--- EXTRAIT DU TEXTE ---

_ _ _ _ _ _ _

Un ange passe
« Frères et sœurs, bonsoir. Vous savez que c’est le devoir du conclave que de donner un évêque à la ville de Rome. Il semble que mes frères cardinaux soient allés le chercher à l’autre bout du monde ! »
Nous étions sur la place Saint-Pierre, où le petit peuple de la Ville Éternelle s’était assemblé, lorsque Jorge Mario Bergoglio, vêtu d’une simple chasuble blanche, est apparu. Il y a 12 ans à peine, les fidèles étaient accourus de tous les quartiers de Rome pour découvrir le nouveau pape que leur avait donné ce conclave. Un pape de la simplicité, qui avait délaissé les habits d’apparat et troquerait les appartements pontificaux pour la résidence Sainte-Marthe. Selon cette même logique qui ne le quitta jamais, il sera enterré samedi à la basilique Sainte-Marie-Majeure au lieu de l’être dans les grottes vaticanes sous la place Saint-Pierre.

_ _ _ _ _ _ _

--- DONNÉES AFFICHÉES ---
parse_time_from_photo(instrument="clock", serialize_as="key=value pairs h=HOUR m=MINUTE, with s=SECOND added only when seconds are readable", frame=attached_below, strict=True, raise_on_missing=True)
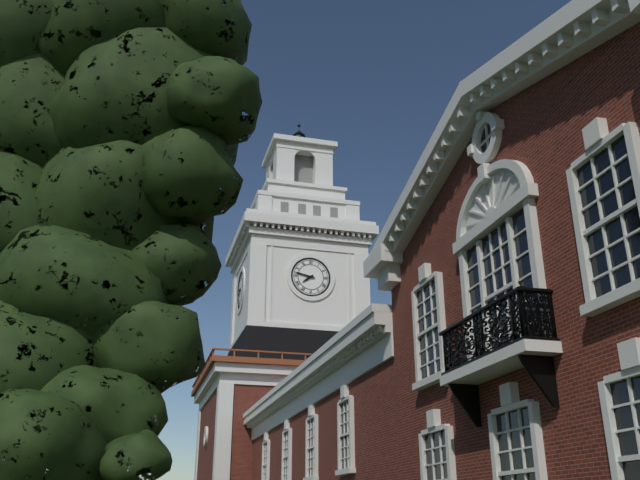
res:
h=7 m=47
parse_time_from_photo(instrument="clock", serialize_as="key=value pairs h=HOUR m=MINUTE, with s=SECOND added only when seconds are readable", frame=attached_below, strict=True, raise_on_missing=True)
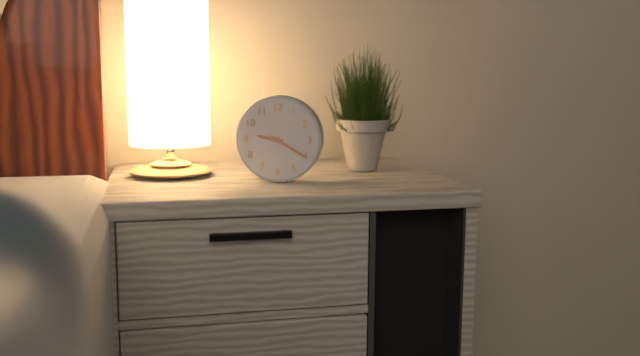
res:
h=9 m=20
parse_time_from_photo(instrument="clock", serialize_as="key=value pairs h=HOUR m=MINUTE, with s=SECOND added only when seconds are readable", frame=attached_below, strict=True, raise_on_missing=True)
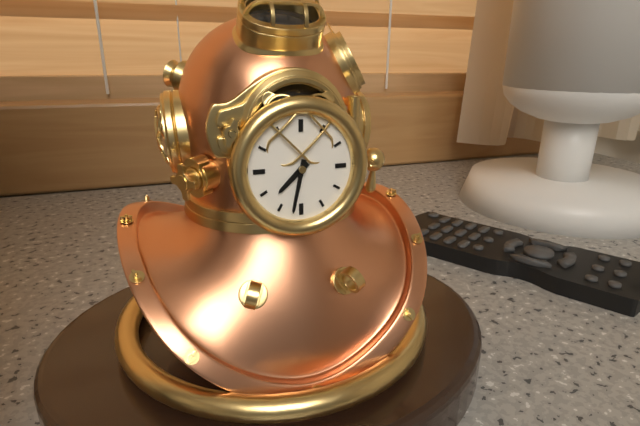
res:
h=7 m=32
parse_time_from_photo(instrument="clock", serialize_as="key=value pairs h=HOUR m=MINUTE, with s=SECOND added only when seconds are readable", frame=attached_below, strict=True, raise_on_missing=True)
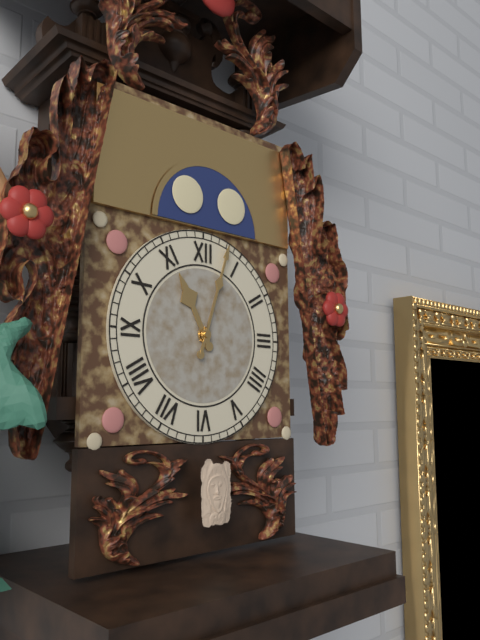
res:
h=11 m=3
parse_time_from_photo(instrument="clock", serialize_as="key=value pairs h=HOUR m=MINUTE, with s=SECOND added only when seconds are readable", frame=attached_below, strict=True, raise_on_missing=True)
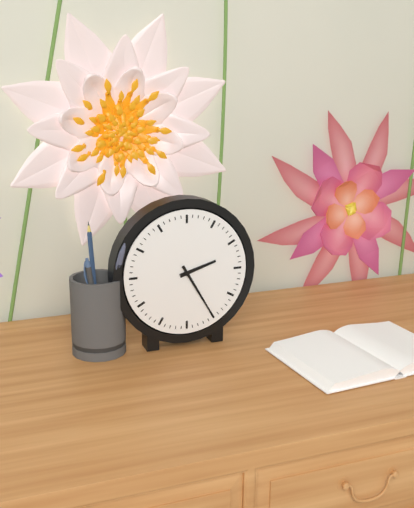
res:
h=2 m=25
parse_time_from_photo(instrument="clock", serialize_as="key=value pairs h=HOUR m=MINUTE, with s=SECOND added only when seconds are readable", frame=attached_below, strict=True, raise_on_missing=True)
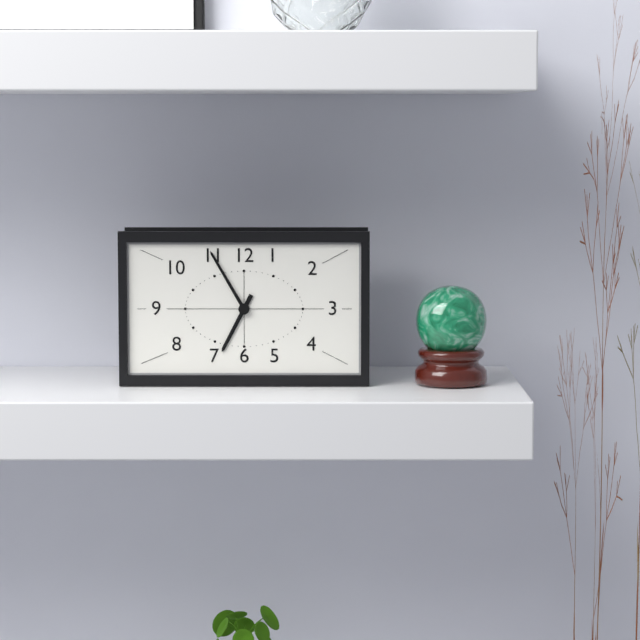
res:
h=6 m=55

_ _ _ _ _ _ _

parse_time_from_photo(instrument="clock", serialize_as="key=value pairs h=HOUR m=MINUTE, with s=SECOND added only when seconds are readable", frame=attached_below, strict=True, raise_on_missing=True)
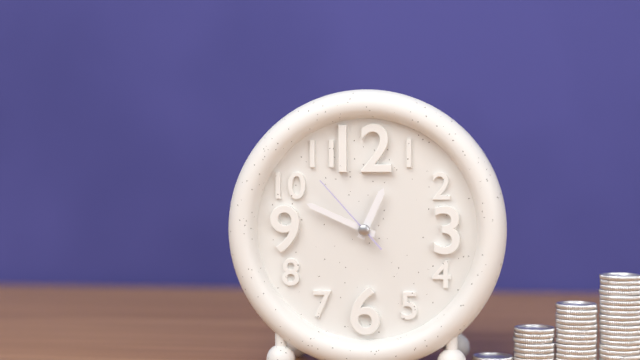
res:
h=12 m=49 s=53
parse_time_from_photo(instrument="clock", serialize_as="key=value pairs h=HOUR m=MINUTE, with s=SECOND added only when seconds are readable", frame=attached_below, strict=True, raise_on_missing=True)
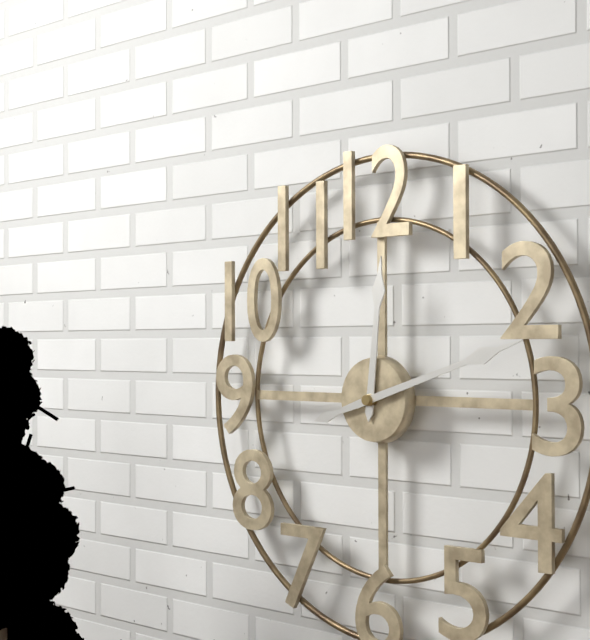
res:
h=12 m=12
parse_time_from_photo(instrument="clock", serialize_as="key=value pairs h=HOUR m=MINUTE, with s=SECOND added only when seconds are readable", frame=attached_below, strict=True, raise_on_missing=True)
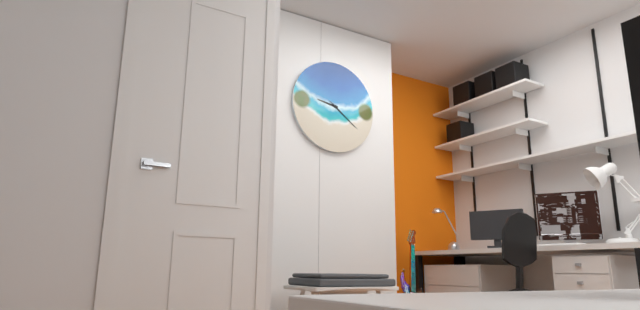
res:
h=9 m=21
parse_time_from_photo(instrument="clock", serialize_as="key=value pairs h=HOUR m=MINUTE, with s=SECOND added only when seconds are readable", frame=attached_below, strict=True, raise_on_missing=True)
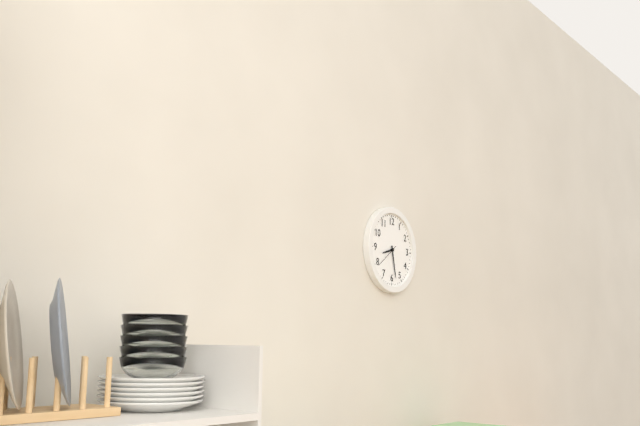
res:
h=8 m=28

_ _ _ _ _ _ _

--- LES CONSIGNES ---
**1.** Relevez dans le texte « Un ange passe » tous les lieux dont le nom contient celui d'un saint ou d'une sainte.
**2.** Répondez brièvement à ces questions sur le texte « Un ange passe ».
(a) Quel vêtement portait Jorge Mario Bergoglio lors de son apparition ?
(b) Il y a combien d'années les fidèles étaient-ils accourus pour découvrir le nouveau pape ?
(c) Quel jour aura lieu son enterrement ?

--- RÉPONSES PAR CONSIGNE ---
**1.**
place Saint-Pierre
résidence Sainte-Marthe
basilique Sainte-Marie-Majeure

**2.**
(a) Une simple chasuble blanche.
(b) 12 ans à peine.
(c) Samedi.